Mon Sep 12 11:11:09 PDT 2005

> From: Tzachi Dar [mailto:tzachid at mellanox.co.il]
> Sent: Monday, September 12, 2005 12:52 AM
> 
> Hi Fab,
> 
> While running some tests with SDP I have reached a problem in the
> destruction of objects.
> 
> I think I know where the problem is, can you please verify this and check
> the fix in?

Fixed and checked in revision 63.

> Here is the problem:
> When calling ib_cm_listen() twice with the same parameters, the second one
> fails (which is what we expect), however there is an assertion in this
> process. The assertion points to the fact that an object is being destroyed
> twice.
> 
> You can reproduce this behavior very easily.
> 
> More information:
> The code in ib_cm_listen() calls __cep_listen().__cep_listen calls
> al_cep_listen (line 1962). Since the status represents a failure,
> p_listen->obj.pfn_destroy( &p_listen->obj, NULL ); is being called. From
> what I saw in other places it seems that before this call ref_al_obj(
> &p_listen->obj ); should also be called (this is probably the place that the
> bug is).

The problem is actually that the code uses the reference taken by init_al_obj as
the reference taken on the listen on behalf of the CEP (since the CEP can invoke
un up-call).  If al_listen_cep fails, __destroying_listen will destroy the CEP,
which will release the reference from init_al_obj.  Thus, when
__destroying_listen returns, the reference count will be wrong if called from
__create_cep.  I changed the code to explicitly take a reference for the CEP
after al_create_cep returns success.  This reference is release in
__destroying_cep.

> Can you also please explain why sometimes the reference is being taken
> before the destroy and sometimes not?

When objects are created, init_al_obj returns with a reference on the object so
that once it is attached, parallel destruction of the parent won't destroy the
child while it is undergoing initialization.

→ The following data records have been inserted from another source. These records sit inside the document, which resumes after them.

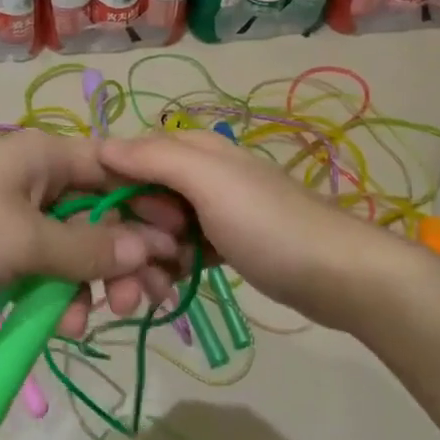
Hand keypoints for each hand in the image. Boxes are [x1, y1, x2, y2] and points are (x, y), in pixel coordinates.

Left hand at [0, 131, 178, 333]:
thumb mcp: (21, 242)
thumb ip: (88, 248)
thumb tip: (150, 247)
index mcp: (43, 155)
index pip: (117, 169)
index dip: (152, 204)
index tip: (179, 247)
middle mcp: (34, 177)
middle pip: (101, 212)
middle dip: (125, 255)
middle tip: (146, 299)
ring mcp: (13, 214)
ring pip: (74, 246)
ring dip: (92, 282)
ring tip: (98, 318)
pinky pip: (42, 267)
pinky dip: (57, 293)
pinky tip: (61, 323)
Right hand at [98, 130, 395, 324]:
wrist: (337, 276)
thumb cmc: (268, 224)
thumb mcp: (209, 182)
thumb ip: (155, 159)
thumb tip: (102, 145)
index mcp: (193, 149)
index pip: (129, 158)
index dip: (109, 191)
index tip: (101, 231)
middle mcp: (198, 174)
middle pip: (139, 199)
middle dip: (126, 237)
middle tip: (127, 281)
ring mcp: (212, 210)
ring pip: (157, 230)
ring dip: (146, 261)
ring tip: (152, 295)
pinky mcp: (223, 243)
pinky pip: (180, 252)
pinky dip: (170, 270)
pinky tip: (169, 293)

When destroying objects, the caller of the destructor (p_obj->pfn_destroy) is
expected to have a reference on the object.  Because destruction can't always
happen at DISPATCH, callers can't hold a lock while calling the destructor.
Therefore, callers that store children in lists must find the object while
holding a lock, take a reference, release the lock, and invoke the destructor.
The reference taken in the loop prevents the object from being destroyed in
parallel.  This was required to properly destroy QPs and CQs, since the CQ track
their bound QPs to create a one (QP) to many (CQ) relationship that the al_obj
abstraction doesn't support.

Normally, during object creation you will see all calls to destroy *not*
reference the object again, since init_al_obj already did the referencing
implicitly.  Any other destruction requires the caller to take a reference.

Hopefully that made sense - let me know if you have any more questions about
destruction.

All this is going to go away, though, since we're going to move to a model where
destroy will fail if there are any bound objects.

- Fab